» DIRECTIVE:
Return each of the items below exactly as it stands, line for line, but leave out the pictures.
## BEGIN SOURCE DATA
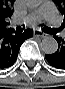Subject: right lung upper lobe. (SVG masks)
I'll use <instances>...</instances> for the list:
<instances>
[{
  "instance_id": "cb5924a9",
  "label": "right lung upper lobe",
  "mask_w": 65,
  "mask_h": 89,
  "mask_svg": "<svg viewBox=\"0 0 65 89\" xmlns=\"http://www.w3.org/2000/svg\"><path fill=\"white\" fill-rule=\"evenodd\" d=\"M15 0H0V30L8 29L6 22L12 16L11 6Z\"/></svg>"
}]
</instances>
## END SOURCE DATA
» OUTPUT OF THE EXERCISE:
Subject: right lung upper lobe. (SVG masks)
I'll use <instances>...</instances> for the list:
<instances>
[{
  "instance_id": "cb5924a9",
  "label": "right lung upper lobe",
  "mask_w": 65,
  "mask_h": 89,
  "mask_svg": "<svg viewBox=\"0 0 65 89\" xmlns=\"http://www.w3.org/2000/svg\"><path fill=\"white\" fill-rule=\"evenodd\" d=\"M15 0H0V30L8 29L6 22L12 16L11 6Z\"/></svg>"
}]
</instances>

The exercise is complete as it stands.